* _Problem description_:
Exact repetition is required: reproduce every line of the data.

---------- Excerpted data

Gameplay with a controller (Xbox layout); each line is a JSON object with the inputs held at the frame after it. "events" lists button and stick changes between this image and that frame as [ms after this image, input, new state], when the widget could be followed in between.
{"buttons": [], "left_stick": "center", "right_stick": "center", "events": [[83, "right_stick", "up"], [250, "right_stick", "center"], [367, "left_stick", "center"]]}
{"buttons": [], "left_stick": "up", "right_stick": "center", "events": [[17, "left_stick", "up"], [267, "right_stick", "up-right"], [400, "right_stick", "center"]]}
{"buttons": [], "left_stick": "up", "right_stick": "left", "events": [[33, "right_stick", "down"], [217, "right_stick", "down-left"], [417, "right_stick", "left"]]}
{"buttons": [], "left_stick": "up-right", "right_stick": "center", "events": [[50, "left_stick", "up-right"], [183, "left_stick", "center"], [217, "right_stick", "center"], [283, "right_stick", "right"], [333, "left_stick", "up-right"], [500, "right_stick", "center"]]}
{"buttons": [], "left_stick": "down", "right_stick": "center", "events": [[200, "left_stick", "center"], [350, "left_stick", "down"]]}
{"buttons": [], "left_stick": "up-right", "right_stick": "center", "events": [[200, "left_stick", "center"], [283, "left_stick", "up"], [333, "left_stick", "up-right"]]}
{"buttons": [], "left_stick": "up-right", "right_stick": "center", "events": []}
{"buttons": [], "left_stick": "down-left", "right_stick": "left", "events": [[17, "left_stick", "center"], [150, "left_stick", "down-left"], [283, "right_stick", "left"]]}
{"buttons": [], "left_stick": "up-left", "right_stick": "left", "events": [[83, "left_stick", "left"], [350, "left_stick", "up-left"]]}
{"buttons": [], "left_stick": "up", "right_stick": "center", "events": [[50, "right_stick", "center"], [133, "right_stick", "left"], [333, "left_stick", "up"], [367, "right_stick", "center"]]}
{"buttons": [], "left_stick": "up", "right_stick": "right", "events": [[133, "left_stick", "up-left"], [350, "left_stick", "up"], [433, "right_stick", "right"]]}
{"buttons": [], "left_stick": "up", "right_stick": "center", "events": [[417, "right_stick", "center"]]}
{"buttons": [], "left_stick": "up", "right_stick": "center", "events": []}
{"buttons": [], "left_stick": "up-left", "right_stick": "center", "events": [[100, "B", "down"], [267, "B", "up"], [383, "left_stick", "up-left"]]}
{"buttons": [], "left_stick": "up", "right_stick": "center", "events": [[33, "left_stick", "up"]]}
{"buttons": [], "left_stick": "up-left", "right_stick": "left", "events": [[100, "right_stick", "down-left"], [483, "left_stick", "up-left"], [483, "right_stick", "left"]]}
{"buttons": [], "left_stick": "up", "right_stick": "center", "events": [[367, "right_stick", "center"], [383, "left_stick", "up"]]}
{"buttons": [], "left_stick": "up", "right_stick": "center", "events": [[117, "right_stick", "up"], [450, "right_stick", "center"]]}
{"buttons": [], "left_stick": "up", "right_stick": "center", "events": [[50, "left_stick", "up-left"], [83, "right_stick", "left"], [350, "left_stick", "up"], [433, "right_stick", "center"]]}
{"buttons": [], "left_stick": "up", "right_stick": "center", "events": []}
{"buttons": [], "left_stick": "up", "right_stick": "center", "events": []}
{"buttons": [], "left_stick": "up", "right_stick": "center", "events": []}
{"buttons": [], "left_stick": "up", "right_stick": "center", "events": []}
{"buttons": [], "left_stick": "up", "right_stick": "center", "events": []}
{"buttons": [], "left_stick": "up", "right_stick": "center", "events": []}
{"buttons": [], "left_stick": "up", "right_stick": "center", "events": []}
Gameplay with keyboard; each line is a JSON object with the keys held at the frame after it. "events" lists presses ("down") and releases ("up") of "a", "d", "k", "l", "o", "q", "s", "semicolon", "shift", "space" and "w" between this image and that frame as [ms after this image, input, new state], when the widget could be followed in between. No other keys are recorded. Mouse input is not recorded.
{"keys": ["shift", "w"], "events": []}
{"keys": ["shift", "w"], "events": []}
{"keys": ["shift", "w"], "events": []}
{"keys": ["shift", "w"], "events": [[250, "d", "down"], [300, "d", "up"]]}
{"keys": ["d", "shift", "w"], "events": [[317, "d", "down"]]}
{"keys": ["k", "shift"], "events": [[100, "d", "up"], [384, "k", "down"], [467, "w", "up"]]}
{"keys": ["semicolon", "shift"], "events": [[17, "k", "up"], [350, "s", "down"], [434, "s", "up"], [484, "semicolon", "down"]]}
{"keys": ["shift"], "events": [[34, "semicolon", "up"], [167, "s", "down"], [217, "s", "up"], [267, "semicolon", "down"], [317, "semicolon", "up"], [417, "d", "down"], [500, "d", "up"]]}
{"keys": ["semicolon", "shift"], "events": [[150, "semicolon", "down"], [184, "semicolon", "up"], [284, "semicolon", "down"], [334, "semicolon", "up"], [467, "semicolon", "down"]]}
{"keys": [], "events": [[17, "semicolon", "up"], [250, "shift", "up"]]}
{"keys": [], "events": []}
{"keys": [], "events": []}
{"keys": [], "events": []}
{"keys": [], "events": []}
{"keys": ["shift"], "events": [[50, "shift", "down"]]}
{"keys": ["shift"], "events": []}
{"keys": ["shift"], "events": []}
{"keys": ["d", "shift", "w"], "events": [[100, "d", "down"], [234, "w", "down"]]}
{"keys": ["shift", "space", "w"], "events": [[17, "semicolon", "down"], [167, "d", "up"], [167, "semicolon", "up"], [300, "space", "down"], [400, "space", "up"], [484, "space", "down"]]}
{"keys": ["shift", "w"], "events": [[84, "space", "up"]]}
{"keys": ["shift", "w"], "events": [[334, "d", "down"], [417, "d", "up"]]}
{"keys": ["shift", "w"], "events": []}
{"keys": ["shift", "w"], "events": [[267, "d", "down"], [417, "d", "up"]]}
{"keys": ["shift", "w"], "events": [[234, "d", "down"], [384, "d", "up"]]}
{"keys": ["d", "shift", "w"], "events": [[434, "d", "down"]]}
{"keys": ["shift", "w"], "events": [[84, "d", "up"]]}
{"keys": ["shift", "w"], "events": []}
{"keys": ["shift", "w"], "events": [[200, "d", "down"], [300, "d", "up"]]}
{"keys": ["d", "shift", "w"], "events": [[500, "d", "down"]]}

--------------------

* _Result of this task_:
Gameplay with a controller (Xbox layout); each line is a JSON object with the inputs held at the frame after it. "events" lists button and stick changes between this image and that frame as [ms after this image, input, new state], when the widget could be followed in between.
{"buttons": [], "left_stick": "center", "right_stick": "center", "events": [[83, "right_stick", "up"], [250, "right_stick", "center"], [367, "left_stick", "center"]]}
{"buttons": [], "left_stick": "up", "right_stick": "center", "events": [[17, "left_stick", "up"], [267, "right_stick", "up-right"], [400, "right_stick", "center"]]}
{"buttons": [], "left_stick": "up", "right_stick": "left", "events": [[33, "right_stick", "down"], [217, "right_stick", "down-left"], [417, "right_stick", "left"]]}
{"buttons": [], "left_stick": "up-right", "right_stick": "center", "events": [[50, "left_stick", "up-right"], [183, "left_stick", "center"], [217, "right_stick", "center"], [283, "right_stick", "right"], [333, "left_stick", "up-right"], [500, "right_stick", "center"]]}
{"buttons": [], "left_stick": "down", "right_stick": "center", "events": [[200, "left_stick", "center"], [350, "left_stick", "down"]]}
{"buttons": [], "left_stick": "up-right", "right_stick": "center", "events": [[200, "left_stick", "center"], [283, "left_stick", "up"], [333, "left_stick", "up-right"]]}
{"buttons": [], "left_stick": "up-right", "right_stick": "center", "events": []}
{"buttons": [], "left_stick": "down-left", "right_stick": "left", "events": [[17, "left_stick", "center"], [150, "left_stick", "down-left"], [283, "right_stick", "left"]]}
{"buttons": [], "left_stick": "up-left", "right_stick": "left", "events": [[83, "left_stick", "left"], [350, "left_stick", "up-left"]]}
{"buttons": [], "left_stick": "up", "right_stick": "center", "events": [[50, "right_stick", "center"], [133, "right_stick", "left"], [333, "left_stick", "up"], [367, "right_stick", "center"]]}
{"buttons": [], "left_stick": "up", "right_stick": "right", "events": [[133, "left_stick", "up-left"], [350, "left_stick", "up"], [433, "right_stick", "right"]]}
{"buttons": [], "left_stick": "up", "right_stick": "center", "events": [[417, "right_stick", "center"]]}
{"buttons": [], "left_stick": "up", "right_stick": "center", "events": []}
{"buttons": [], "left_stick": "up-left", "right_stick": "center", "events": [[100, "B", "down"], [267, "B", "up"], [383, "left_stick", "up-left"]]}
{"buttons": [], "left_stick": "up", "right_stick": "center", "events": [[33, "left_stick", "up"]]}
{"buttons": [], "left_stick": "up-left", "right_stick": "left", "events": [[100, "right_stick", "down-left"], [483, "left_stick", "up-left"], [483, "right_stick", "left"]]}
{"buttons": [], "left_stick": "up", "right_stick": "center", "events": [[367, "right_stick", "center"], [383, "left_stick", "up"]]}
{"buttons": [], "left_stick": "up", "right_stick": "center", "events": [[117, "right_stick", "up"], [450, "right_stick", "center"]]}
{"buttons": [], "left_stick": "up", "right_stick": "center", "events": [[50, "left_stick", "up-left"], [83, "right_stick", "left"], [350, "left_stick", "up"], [433, "right_stick", "center"]]}
{"buttons": [], "left_stick": "up", "right_stick": "center", "events": []}
{"buttons": [], "left_stick": "up", "right_stick": "center", "events": []}
{"buttons": [], "left_stick": "up", "right_stick": "center", "events": []}
{"buttons": [], "left_stick": "up", "right_stick": "center", "events": []}
{"buttons": [], "left_stick": "up", "right_stick": "center", "events": []}
{"buttons": [], "left_stick": "up", "right_stick": "center", "events": []}
{"buttons": [], "left_stick": "up", "right_stick": "center", "events": []}
Gameplay with keyboard; each line is a JSON object with the keys held at the frame after it. "events" lists presses ("down") and releases ("up") of "a", "d", "k", "l", "o", "q", "s", "semicolon", "shift", "space" and "w" between this image and that frame as [ms after this image, input, new state], when the widget could be followed in between. No other keys are recorded. Mouse input is not recorded.
{"keys": ["shift", "w"], "events": []}
{"keys": ["shift", "w"], "events": []}
{"keys": ["shift", "w"], "events": []}
{"keys": ["shift", "w"], "events": [[250, "d", "down"], [300, "d", "up"]]}
{"keys": ["d", "shift", "w"], "events": [[317, "d", "down"]]}
{"keys": ["k", "shift"], "events": [[100, "d", "up"], [384, "k", "down"], [467, "w", "up"]]}
{"keys": ["semicolon", "shift"], "events": [[17, "k", "up"], [350, "s", "down"], [434, "s", "up"], [484, "semicolon", "down"]]}
{"keys": ["shift"], "events": [[34, "semicolon", "up"], [167, "s", "down"], [217, "s", "up"], [267, "semicolon", "down"], [317, "semicolon", "up"], [417, "d", "down"], [500, "d", "up"]]}
{"keys": ["semicolon", "shift"], "events": [[150, "semicolon", "down"], [184, "semicolon", "up"], [284, "semicolon", "down"], [334, "semicolon", "up"], [467, "semicolon", "down"]]}
{"keys": [], "events": [[17, "semicolon", "up"], [250, "shift", "up"]]}
{"keys": [], "events": []}
{"keys": [], "events": []}
{"keys": [], "events": []}
{"keys": [], "events": []}
{"keys": ["shift"], "events": [[50, "shift", "down"]]}
{"keys": ["shift"], "events": []}
{"keys": ["shift"], "events": []}
{"keys": ["d", "shift", "w"], "events": [[100, "d", "down"], [234, "w", "down"]]}
{"keys": ["shift", "space", "w"], "events": [[17, "semicolon", "down"], [167, "d", "up"], [167, "semicolon", "up"], [300, "space", "down"], [400, "space", "up"], [484, "space", "down"]]}
{"keys": ["shift", "w"], "events": [[84, "space", "up"]]}
{"keys": ["shift", "w"], "events": [[334, "d", "down"], [417, "d", "up"]]}
{"keys": ["shift", "w"], "events": []}
{"keys": ["shift", "w"], "events": [[267, "d", "down"], [417, "d", "up"]]}
{"keys": ["shift", "w"], "events": [[234, "d", "down"], [384, "d", "up"]]}
{"keys": ["d", "shift", "w"], "events": [[434, "d", "down"]]}
{"keys": ["shift", "w"], "events": [[84, "d", "up"]]}
{"keys": ["shift", "w"], "events": []}
{"keys": ["shift", "w"], "events": [[200, "d", "down"], [300, "d", "up"]]}
{"keys": ["d", "shift", "w"], "events": [[500, "d", "down"]]}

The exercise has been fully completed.